[Saved entries]
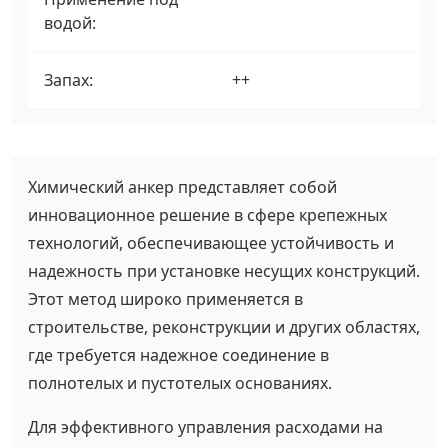
водой:
Запах:
++
Химический анкер представляет собой
инновационное решение в сфере крепежных
технологий, обеспечивающее устойчивость и
надежность при установке несущих конструкций.
Этот метод широко применяется в
строительстве, реконструкции и других областях,
где требуется надежное соединение в
полнотелых и пустотелых основаниях.
Для эффективного управления расходами на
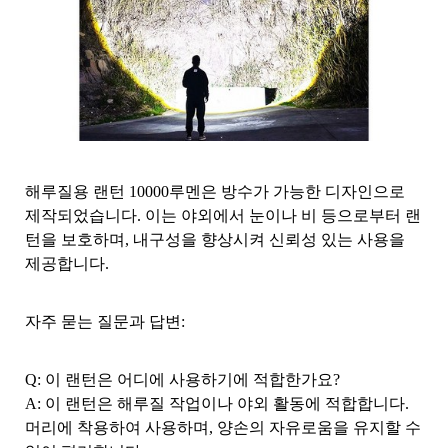
해루질용 랜턴 10000루멘은 방수가 가능한 디자인으로
제작되었습니다. 이는 야외에서 눈이나 비 등으로부터 랜
턴을 보호하며, 내구성을 향상시켜 신뢰성 있는 사용을
제공합니다.
자주 묻는 질문과 답변:
Q: 이 랜턴은 어디에 사용하기에 적합한가요?
A: 이 랜턴은 해루질 작업이나 야외 활동에 적합합니다.
머리에 착용하여 사용하며, 양손의 자유로움을 유지할 수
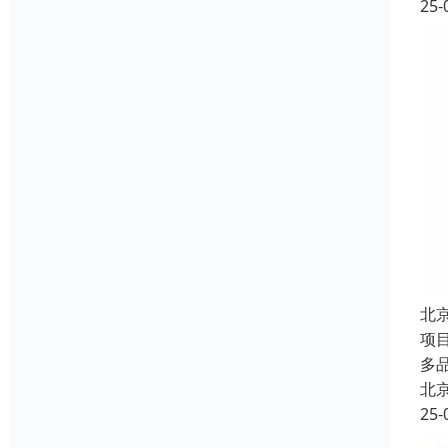
25-
北
项
多
北
25-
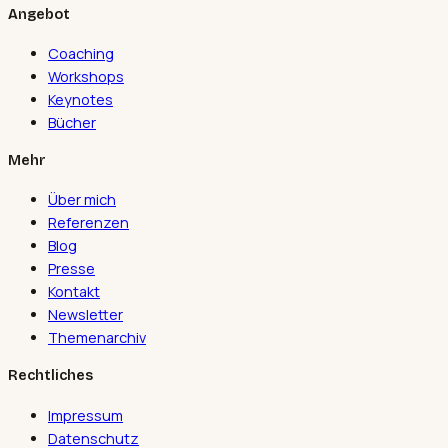
Angebot
Coaching
Workshops
Keynotes
Bücher
Mehr
Über mich
Referenzen
Blog
Presse
Kontakt
Newsletter
Themenarchiv
Rechtliches
Impressum
Datenschutz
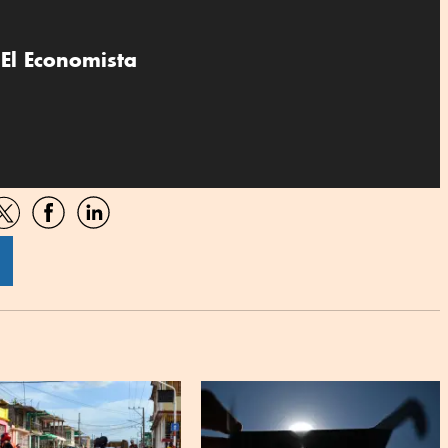
El Economista
artir
Compartir
Compartir
Compartir
por
por
por
sApp
Twitter
Facebook
Linkedin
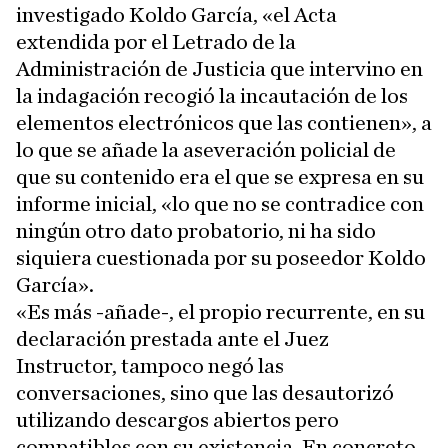
investigado Koldo García, «el Acta
extendida por el Letrado de la
Administración de Justicia que intervino en
la indagación recogió la incautación de los
elementos electrónicos que las contienen», a
lo que se añade la aseveración policial de
que su contenido era el que se expresa en su
informe inicial, «lo que no se contradice con
ningún otro dato probatorio, ni ha sido
siquiera cuestionada por su poseedor Koldo
García».
«Es más -añade-, el propio recurrente, en su
declaración prestada ante el Juez
Instructor, tampoco negó las
conversaciones, sino que las desautorizó
utilizando descargos abiertos pero
compatibles con su existencia. En concreto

*INSTRUCTION*. Reproduce every line of text from the records above without changing anything, and leave out the pictures.

*COMPLETED EXERCISE*.
водой:
Запах:
++
Химический анкер представляет собой
инновационное решение в сфере крепежных
технологий, обеспечивающее устойчивость и
надежность при установке несущих конструкций.
Этот метод широко применяется в
строительстве, реконструкции и других областях,
где требуется надежное соединение в
полнотелых и пустотелых основаниях.
Для эффективного управления расходами на
해루질용 랜턴 10000루멘은 방수가 가능한 디자인으로
제작되었습니다. 이는 야외에서 눈이나 비 등으로부터 랜
턴을 보호하며, 내구성을 향상시켜 신뢰성 있는 사용을
제공합니다.
자주 묻는 질문과 답변:
Q: 이 랜턴은 어디에 사용하기에 적합한가요?
A: 이 랜턴은 해루질 작업이나 야외 활동에 적합합니다.
머리에 착용하여 사용하며, 양손의 자유로움을 유지할 수
25-
北
项
多
北
25-
Angebot
Coaching
Workshops
Keynotes
Bücher
Mehr
Über mich
Referenzen
Blog
Presse
Kontakt
Newsletter
Themenarchiv
Rechtliches
Impressum
Datenschutz
El Economista
artir
Compartir
Compartir
Compartir
por
por
por
sApp
Twitter
Facebook
Linkedin
investigado Koldo García, «el Acta
extendida por el Letrado de la
Administración de Justicia que intervino en
la indagación recogió la incautación de los
elementos electrónicos que las contienen», a
lo que se añade la aseveración policial de
que su contenido era el que se expresa en su
informe inicial, «lo que no se contradice con
ningún otro dato probatorio, ni ha sido
siquiera cuestionada por su poseedor Koldo
García».
«Es más -añade-, el propio recurrente, en su
declaración prestada ante el Juez
Instructor, tampoco negó las
conversaciones, sino que las desautorizó
utilizando descargos abiertos pero
compatibles con su existencia. En concreto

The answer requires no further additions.